[Extracted material — start]
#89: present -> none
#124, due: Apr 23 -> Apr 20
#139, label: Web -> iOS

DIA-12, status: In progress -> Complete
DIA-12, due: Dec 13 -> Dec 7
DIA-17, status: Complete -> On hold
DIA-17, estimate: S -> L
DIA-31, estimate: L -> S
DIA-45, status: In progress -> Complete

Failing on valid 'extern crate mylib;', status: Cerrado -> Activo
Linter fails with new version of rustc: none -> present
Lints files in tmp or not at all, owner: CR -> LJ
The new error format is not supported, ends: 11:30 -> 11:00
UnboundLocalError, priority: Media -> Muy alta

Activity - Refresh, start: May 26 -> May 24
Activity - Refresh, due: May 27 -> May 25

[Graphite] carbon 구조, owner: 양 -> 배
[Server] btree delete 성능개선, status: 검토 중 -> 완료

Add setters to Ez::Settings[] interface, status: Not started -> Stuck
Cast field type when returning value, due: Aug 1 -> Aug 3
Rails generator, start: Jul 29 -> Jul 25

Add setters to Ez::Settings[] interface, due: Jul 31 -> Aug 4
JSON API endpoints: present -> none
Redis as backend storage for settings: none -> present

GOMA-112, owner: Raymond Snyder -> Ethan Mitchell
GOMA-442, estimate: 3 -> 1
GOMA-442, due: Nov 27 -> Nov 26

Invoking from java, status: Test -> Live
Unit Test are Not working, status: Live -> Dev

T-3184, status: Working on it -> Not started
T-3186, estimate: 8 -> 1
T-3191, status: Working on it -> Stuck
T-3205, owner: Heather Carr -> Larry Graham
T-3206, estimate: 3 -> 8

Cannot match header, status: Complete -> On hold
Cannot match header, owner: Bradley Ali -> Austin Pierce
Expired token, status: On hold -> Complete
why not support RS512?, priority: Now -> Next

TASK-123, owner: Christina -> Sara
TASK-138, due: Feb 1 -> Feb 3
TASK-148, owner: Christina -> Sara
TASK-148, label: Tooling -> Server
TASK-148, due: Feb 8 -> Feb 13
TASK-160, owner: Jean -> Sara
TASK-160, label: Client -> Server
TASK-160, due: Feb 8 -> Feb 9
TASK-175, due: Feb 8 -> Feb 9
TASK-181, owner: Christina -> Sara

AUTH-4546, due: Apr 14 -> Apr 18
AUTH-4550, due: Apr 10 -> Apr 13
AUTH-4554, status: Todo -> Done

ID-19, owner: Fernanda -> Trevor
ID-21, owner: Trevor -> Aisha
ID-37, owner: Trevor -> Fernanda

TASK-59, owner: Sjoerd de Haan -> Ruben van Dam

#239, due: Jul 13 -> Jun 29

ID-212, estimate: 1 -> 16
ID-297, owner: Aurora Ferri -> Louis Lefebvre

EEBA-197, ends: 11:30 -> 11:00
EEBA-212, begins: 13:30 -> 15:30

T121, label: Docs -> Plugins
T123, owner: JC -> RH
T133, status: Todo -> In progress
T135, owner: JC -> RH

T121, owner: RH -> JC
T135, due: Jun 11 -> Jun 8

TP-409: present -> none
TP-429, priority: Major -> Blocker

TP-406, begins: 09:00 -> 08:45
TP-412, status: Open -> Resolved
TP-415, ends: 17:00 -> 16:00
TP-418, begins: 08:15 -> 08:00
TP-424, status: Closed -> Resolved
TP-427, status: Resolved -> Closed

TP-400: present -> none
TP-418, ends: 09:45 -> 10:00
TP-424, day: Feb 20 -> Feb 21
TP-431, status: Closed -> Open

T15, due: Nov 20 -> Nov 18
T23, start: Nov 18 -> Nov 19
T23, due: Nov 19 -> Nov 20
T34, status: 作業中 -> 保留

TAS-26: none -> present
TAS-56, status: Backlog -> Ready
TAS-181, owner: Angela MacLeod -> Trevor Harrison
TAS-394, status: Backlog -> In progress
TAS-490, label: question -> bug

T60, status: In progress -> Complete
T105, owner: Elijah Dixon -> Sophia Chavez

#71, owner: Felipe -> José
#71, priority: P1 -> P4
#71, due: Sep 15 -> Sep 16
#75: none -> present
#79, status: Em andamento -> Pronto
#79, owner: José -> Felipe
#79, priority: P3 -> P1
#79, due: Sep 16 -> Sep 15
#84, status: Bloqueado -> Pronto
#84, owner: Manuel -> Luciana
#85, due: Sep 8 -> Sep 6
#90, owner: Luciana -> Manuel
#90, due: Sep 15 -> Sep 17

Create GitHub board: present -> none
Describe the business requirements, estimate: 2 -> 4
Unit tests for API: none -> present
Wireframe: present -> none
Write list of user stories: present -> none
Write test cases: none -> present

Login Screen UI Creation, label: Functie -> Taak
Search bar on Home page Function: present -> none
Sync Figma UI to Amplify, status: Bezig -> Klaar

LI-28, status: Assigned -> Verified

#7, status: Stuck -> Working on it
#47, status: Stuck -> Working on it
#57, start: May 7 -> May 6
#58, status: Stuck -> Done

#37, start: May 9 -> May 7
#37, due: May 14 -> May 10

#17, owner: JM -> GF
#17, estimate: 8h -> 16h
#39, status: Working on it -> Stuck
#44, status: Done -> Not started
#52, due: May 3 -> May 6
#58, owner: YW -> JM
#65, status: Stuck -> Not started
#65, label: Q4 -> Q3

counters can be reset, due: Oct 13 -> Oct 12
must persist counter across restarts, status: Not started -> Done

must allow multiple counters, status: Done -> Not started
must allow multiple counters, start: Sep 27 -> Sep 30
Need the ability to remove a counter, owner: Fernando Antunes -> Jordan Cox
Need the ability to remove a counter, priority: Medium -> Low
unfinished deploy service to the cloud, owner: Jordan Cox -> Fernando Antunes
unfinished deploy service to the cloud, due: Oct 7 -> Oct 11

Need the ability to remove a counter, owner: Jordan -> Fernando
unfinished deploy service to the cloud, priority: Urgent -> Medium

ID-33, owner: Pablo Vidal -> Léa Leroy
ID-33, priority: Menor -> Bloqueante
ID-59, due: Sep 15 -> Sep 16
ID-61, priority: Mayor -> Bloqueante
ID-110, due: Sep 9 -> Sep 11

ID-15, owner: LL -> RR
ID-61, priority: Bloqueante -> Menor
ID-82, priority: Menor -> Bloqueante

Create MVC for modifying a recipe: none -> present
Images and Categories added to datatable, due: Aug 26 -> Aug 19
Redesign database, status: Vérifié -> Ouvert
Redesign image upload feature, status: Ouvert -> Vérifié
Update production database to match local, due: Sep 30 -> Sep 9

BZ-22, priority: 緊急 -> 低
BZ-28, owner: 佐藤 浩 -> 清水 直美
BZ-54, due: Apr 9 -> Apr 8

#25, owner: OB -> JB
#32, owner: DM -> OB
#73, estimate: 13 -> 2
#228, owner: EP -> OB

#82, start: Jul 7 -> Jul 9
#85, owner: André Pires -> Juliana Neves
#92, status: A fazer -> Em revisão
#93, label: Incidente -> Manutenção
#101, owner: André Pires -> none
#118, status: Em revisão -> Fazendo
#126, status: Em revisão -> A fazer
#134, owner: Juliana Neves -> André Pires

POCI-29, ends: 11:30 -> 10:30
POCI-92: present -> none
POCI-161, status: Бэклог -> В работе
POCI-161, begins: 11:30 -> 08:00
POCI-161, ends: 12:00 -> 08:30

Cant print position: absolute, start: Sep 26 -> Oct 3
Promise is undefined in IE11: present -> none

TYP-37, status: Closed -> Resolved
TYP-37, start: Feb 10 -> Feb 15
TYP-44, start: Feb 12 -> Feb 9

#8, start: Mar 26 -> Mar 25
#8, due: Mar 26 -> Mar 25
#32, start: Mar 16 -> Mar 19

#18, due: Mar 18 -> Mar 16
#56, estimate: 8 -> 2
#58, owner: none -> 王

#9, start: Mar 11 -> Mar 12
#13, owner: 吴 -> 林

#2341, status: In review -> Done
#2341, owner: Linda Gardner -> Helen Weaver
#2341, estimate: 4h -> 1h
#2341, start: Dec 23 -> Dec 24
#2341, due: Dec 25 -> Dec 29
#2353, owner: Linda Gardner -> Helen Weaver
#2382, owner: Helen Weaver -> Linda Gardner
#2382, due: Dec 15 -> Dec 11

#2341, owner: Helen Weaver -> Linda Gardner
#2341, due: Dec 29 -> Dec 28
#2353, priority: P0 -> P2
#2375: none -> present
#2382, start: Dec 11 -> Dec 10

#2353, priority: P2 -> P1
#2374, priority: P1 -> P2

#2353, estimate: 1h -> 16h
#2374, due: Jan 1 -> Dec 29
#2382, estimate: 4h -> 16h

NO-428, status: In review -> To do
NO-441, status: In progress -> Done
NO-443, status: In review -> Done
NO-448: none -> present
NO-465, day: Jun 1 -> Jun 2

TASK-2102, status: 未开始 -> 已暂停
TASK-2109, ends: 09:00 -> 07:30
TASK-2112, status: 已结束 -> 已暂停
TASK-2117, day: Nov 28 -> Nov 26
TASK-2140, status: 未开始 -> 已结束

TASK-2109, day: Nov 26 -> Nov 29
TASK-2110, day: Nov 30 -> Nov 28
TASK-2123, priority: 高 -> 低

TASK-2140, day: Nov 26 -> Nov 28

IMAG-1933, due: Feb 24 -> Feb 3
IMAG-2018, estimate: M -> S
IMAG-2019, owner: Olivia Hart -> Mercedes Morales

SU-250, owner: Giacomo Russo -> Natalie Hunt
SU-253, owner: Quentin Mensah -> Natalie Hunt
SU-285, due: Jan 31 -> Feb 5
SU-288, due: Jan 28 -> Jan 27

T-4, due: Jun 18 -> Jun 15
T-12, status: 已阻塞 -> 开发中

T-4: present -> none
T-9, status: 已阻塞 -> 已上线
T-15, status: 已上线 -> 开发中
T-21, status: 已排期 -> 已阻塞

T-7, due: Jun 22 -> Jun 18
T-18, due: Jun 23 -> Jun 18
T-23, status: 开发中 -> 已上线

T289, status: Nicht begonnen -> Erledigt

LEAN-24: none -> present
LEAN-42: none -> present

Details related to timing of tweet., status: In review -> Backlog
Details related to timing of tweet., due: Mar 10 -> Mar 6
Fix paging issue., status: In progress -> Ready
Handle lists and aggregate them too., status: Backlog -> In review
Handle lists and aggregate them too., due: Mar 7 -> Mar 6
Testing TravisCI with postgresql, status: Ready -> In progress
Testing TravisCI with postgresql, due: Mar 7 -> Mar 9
[Extracted material — finish]
Report back every line of the entries in which "Bloqueante" occurs.

» **Exercise output**
ID-33, priority: Menor -> Bloqueante
ID-61, priority: Mayor -> Bloqueante
ID-61, priority: Bloqueante -> Menor
ID-82, priority: Menor -> Bloqueante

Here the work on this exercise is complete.